De ahora en adelante, el Reglamento General de Estudios incluirá confirmar la “autoría original” en cualquier tipo de evaluación. Los consejos técnicos y los comités académicos serán ahora garantes de la originalidad de los trabajos académicos presentados, los pasarán por el software, decidirán si una falta amerita una segunda oportunidad o si el plagiario debe ser sumariamente expulsado de la Universidad.
Quienes presten o reciban “ayuda fraudulenta”, y aún los tutores y maestros, tendrán responsabilidad en caso de no supervisar adecuadamente la integridad de los exámenes y tesis. Un detalle importante: por fin se termina con la práctica de que el director de una tesis sea también el presidente del jurado. Y otro más: el Tribunal Universitario, la Comisión de Honor y el Comité Universitario de Ética contarán con los recursos reglamentarios para vigilar y evaluar las nuevas condiciones y tapar lo que el rector llamó el “hueco legislativo” que impedía castigar a quienes burlaran la esencial ética que debe regir todo proceso educativo.
Goya.
El rector Graue se refirió a los “tremendos problemas” que ha vivido la UNAM estos días y advirtió con la debida energía que “nos pasó lo que pasó”, por carecer de “los mecanismos para manejar estas lamentables circunstancias”. Y obró en consecuencia, en acuerdo con el Consejo Universitario, con el rigor que debe tener la UNAM ante sus vicisitudes. La UNAM “no desea ni puede ocultar sus problemas”, como dijo hace años Jorge Carpizo al reconocer que tras sus fortalezas había debilidades. La UNAM enfrenta sus problemas porque está obligada, por su propia naturaleza, a vigilar siempre su conciencia universitaria.
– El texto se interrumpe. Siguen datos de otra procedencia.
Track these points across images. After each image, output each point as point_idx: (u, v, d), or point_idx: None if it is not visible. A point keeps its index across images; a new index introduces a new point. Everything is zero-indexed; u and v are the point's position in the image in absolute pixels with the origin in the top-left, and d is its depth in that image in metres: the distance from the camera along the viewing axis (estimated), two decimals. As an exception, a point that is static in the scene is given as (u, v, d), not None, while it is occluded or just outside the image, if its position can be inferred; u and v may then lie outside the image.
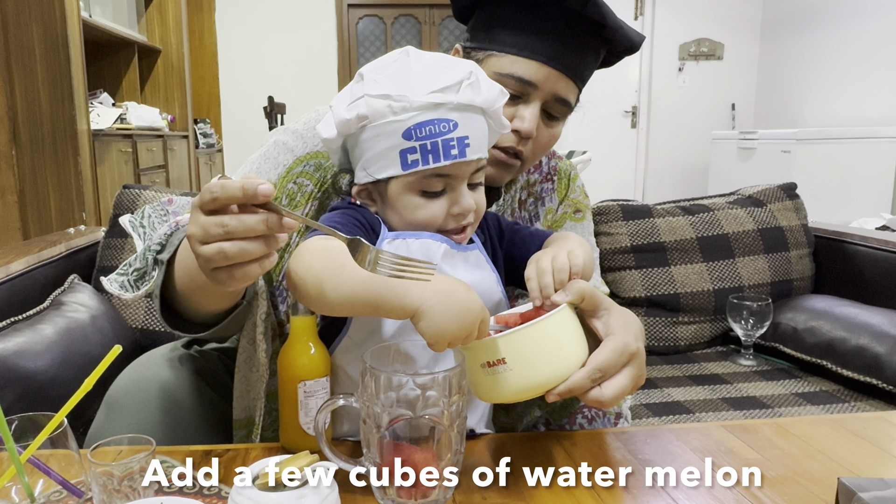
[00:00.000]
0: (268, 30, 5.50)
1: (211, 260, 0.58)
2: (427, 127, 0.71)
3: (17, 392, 1.07)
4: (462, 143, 0.72)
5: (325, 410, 0.65)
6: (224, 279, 0.59)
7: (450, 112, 0.72)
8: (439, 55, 0.76)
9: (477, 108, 0.74)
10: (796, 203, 1.89)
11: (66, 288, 1.41)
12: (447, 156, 0.71)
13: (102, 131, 3.17)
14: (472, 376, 0.67)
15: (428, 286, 0.61)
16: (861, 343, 1.45)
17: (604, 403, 0.68)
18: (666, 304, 1.72)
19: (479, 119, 0.75)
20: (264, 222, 0.57)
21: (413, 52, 0.75)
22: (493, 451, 0.76)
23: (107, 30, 3.49)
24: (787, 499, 0.67)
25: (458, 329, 0.61)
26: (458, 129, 0.72)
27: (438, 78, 0.71)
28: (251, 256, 0.58)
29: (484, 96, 0.74)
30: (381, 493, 0.64)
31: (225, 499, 0.64)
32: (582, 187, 1.08)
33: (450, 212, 0.75)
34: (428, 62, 0.74)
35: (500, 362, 0.64)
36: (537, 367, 0.65)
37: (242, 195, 0.56)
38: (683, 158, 5.64)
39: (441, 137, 0.71)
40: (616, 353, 0.68)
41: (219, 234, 0.57)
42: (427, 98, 0.71)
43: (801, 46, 5.03)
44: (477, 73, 0.74)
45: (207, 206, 0.57)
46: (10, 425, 0.56)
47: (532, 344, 0.65)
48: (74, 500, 0.58)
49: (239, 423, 0.86)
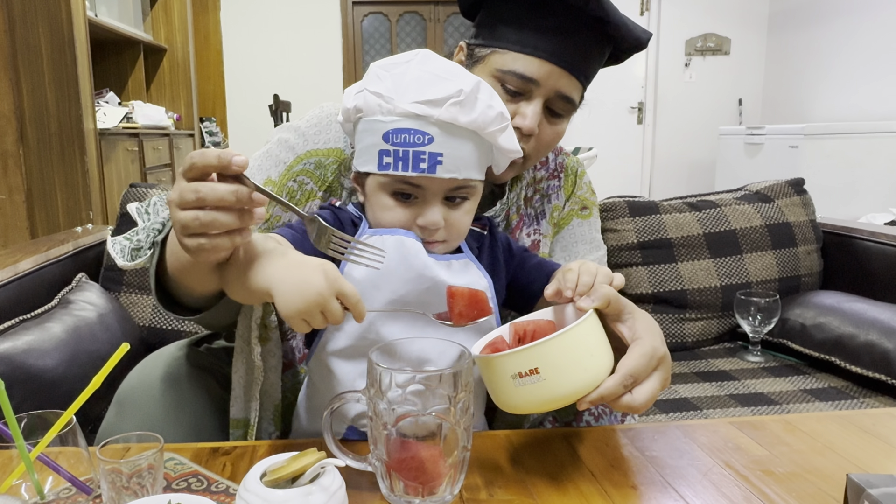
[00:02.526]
0: (273, 28, 5.51)
1: (186, 226, 0.60)
2: (403, 135, 0.71)
3: (25, 390, 1.07)
4: (434, 158, 0.71)
5: (332, 407, 0.65)
6: (195, 248, 0.61)
7: (429, 126, 0.71)
8: (449, 66, 0.75)
9: (463, 128, 0.72)
10: (804, 198, 1.88)
11: (73, 286, 1.42)
12: (415, 168, 0.71)
13: (109, 130, 3.19)
14: (500, 387, 0.65)
15: (280, 265, 0.62)
16: (870, 339, 1.44)
17: (635, 409, 0.67)
18: (673, 300, 1.72)
19: (465, 140, 0.73)
20: (234, 193, 0.59)
21: (425, 57, 0.75)
22: (500, 448, 0.76)
23: (113, 29, 3.50)
24: (795, 495, 0.66)
25: (302, 304, 0.59)
26: (434, 144, 0.71)
27: (428, 89, 0.71)
28: (222, 227, 0.60)
29: (472, 117, 0.72)
30: (388, 490, 0.64)
31: (233, 496, 0.65)
32: (589, 184, 1.08)
33: (416, 222, 0.75)
34: (430, 70, 0.73)
35: (532, 372, 0.63)
36: (571, 375, 0.64)
37: (217, 163, 0.59)
38: (690, 154, 5.62)
39: (413, 148, 0.71)
40: (646, 358, 0.68)
41: (192, 201, 0.59)
42: (409, 107, 0.70)
43: (808, 41, 5.00)
44: (473, 92, 0.72)
45: (187, 174, 0.60)
46: (20, 423, 0.57)
47: (565, 352, 0.64)
48: (83, 498, 0.59)
49: (236, 422, 0.86)
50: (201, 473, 0.69)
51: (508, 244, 0.88)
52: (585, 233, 1.04)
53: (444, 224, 0.75)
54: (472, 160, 0.74)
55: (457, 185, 0.74)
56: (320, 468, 0.58)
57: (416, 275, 0.74)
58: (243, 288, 0.64)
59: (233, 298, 0.67)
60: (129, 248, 0.77)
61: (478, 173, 0.76)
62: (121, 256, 0.76)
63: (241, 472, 0.69)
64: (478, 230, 0.85)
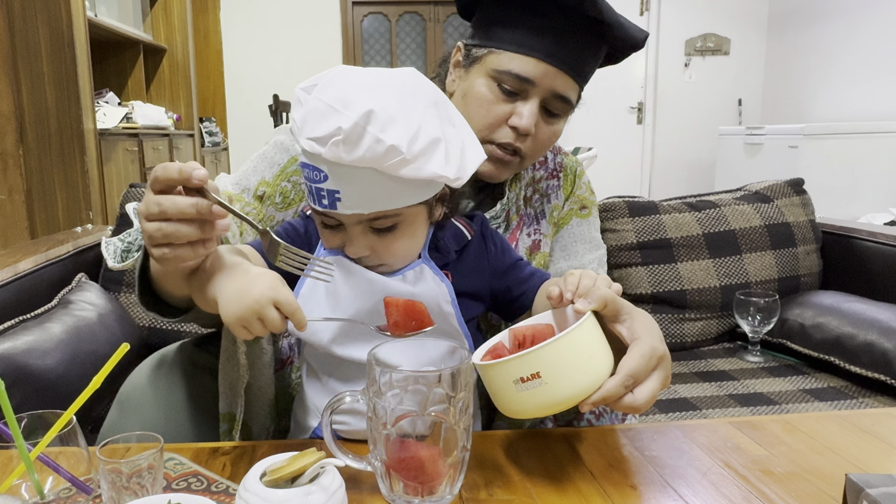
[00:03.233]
0: (272, 28, 5.51)
1: (151, 237, 0.62)
2: (305, 170, 0.71)
3: (25, 390, 1.07)
4: (332, 195, 0.69)
5: (332, 408, 0.65)
6: (160, 257, 0.63)
7: (321, 163, 0.68)
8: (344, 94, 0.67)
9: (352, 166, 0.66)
10: (804, 198, 1.88)
11: (73, 287, 1.42)
12: (318, 203, 0.71)
13: (108, 130, 3.19)
14: (502, 393, 0.65)
15: (228, 275, 0.64)
16: (869, 339, 1.44)
17: (637, 409, 0.67)
18: (672, 300, 1.72)
19: (362, 175, 0.67)
20: (194, 206, 0.61)
21: (331, 80, 0.69)
22: (499, 447, 0.76)
23: (112, 29, 3.50)
24: (794, 495, 0.66)
25: (239, 311, 0.61)
26: (328, 181, 0.68)
27: (318, 125, 0.66)
28: (184, 238, 0.61)
29: (358, 155, 0.65)
30: (388, 490, 0.64)
31: (233, 496, 0.65)
32: (588, 184, 1.08)
33: (345, 250, 0.75)
34: (326, 100, 0.67)
35: (534, 377, 0.63)
36: (572, 378, 0.64)
37: (178, 177, 0.61)
38: (690, 154, 5.62)
39: (314, 184, 0.70)
40: (646, 358, 0.68)
41: (156, 213, 0.61)
42: (304, 144, 0.68)
43: (808, 41, 5.00)
44: (356, 128, 0.64)
45: (153, 186, 0.62)
46: (20, 423, 0.57)
47: (566, 355, 0.64)
48: (84, 497, 0.59)
49: (224, 416, 0.87)
50: (201, 473, 0.69)
51: (502, 248, 0.86)
52: (585, 232, 1.04)
53: (369, 252, 0.74)
54: (377, 193, 0.69)
55: (373, 216, 0.71)
56: (320, 468, 0.59)
57: (361, 292, 0.74)
58: (202, 296, 0.66)
59: (198, 305, 0.69)
60: (120, 250, 0.77)
61: (393, 203, 0.70)
62: (112, 258, 0.77)
63: (240, 472, 0.69)
64: (463, 230, 0.83)
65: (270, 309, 0.61)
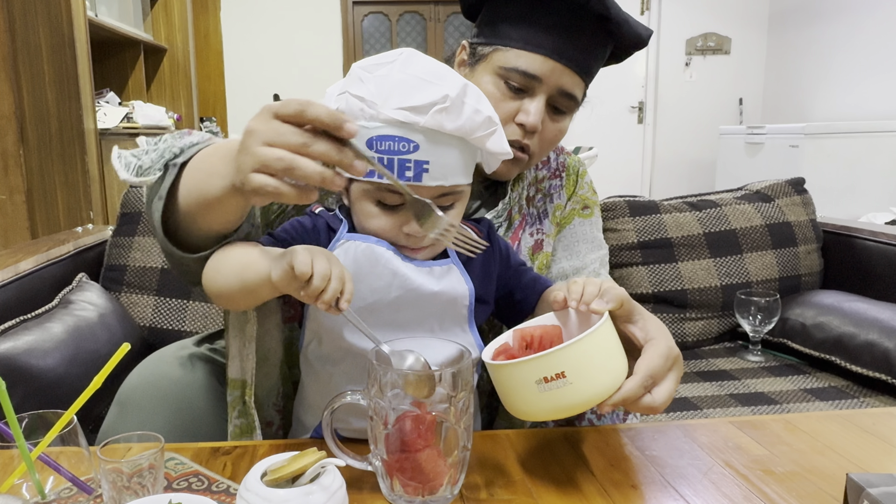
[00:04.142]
0: (273, 28, 5.50)
1: (266, 164, 0.57)
2: (387, 142, 0.68)
3: (26, 390, 1.08)
4: (420, 166, 0.68)
5: (332, 407, 0.65)
6: (257, 187, 0.58)
7: (414, 133, 0.68)
8: (435, 68, 0.71)
9: (449, 135, 0.69)
10: (804, 198, 1.88)
11: (74, 287, 1.42)
12: (400, 176, 0.69)
13: (109, 130, 3.19)
14: (522, 394, 0.63)
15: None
16: (870, 338, 1.44)
17: (656, 410, 0.67)
18: (673, 300, 1.72)
19: (451, 146, 0.70)
20: (340, 152, 0.58)
21: (409, 57, 0.71)
22: (500, 447, 0.76)
23: (113, 29, 3.50)
24: (795, 495, 0.66)
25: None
26: (419, 152, 0.68)
27: (413, 95, 0.67)
28: (303, 179, 0.58)
29: (459, 124, 0.69)
30: (389, 489, 0.64)
31: (233, 496, 0.65)
32: (590, 183, 1.08)
33: (402, 230, 0.73)
34: (414, 73, 0.69)
35: (559, 376, 0.61)
36: (597, 378, 0.63)
37: (328, 121, 0.57)
38: (690, 154, 5.61)
39: (398, 156, 0.68)
40: (663, 358, 0.68)
41: (293, 143, 0.57)
42: (394, 114, 0.67)
43: (809, 40, 4.99)
44: (459, 97, 0.68)
45: (286, 117, 0.58)
46: (21, 423, 0.57)
47: (591, 354, 0.62)
48: (84, 497, 0.59)
49: (233, 383, 0.86)
50: (202, 473, 0.69)
51: (507, 254, 0.87)
52: (587, 232, 1.04)
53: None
54: (459, 166, 0.72)
55: (443, 191, 0.72)
56: (321, 468, 0.59)
57: (385, 283, 0.73)
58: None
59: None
60: (135, 165, 0.74)
61: (465, 178, 0.74)
62: (126, 170, 0.74)
63: (241, 472, 0.69)
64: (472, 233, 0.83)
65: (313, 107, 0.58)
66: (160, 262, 1.54)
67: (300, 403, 0.86)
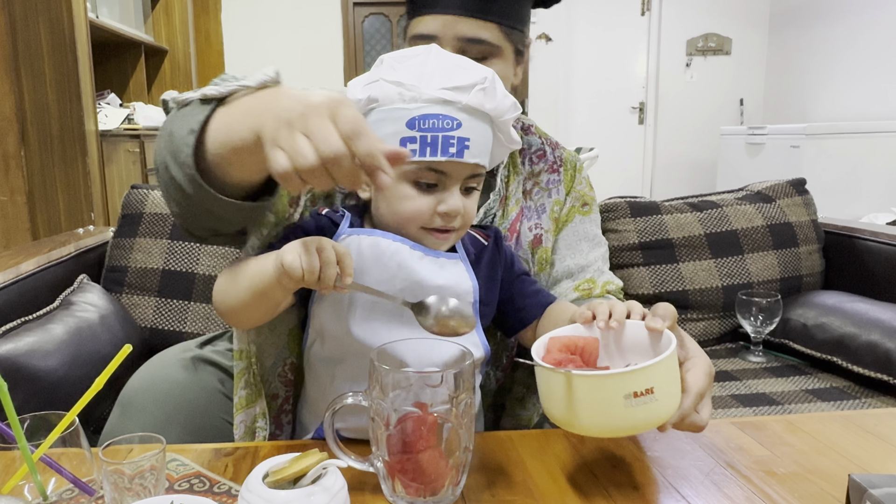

“Nos pasó lo que nos pasó”, dijo el rector empleando la primera persona del plural porque, en efecto, esa afrenta a la ética nos afectó a todos. No mencionó directamente esa afrenta académica que regresó de 30 años atrás para poner en evidencia una debilidad que sufríamos pero que, por fin, se topó la fortaleza que habrá de enmendarla. No la mencionó pero todos la conocemos.
Porque, en efecto, lo que nos pasó nos afectó a todos los universitarios, menos a una que, en los hechos, rodeada de amparos, sigue ostentándose como universitaria y sigue impartiendo su cátedra: la que enseña que hacer trampa es redituable. Que esa cátedra tenga su salón de clase en la Suprema Corte de Justicia sólo le agrega al asunto el ingrediente absurdo.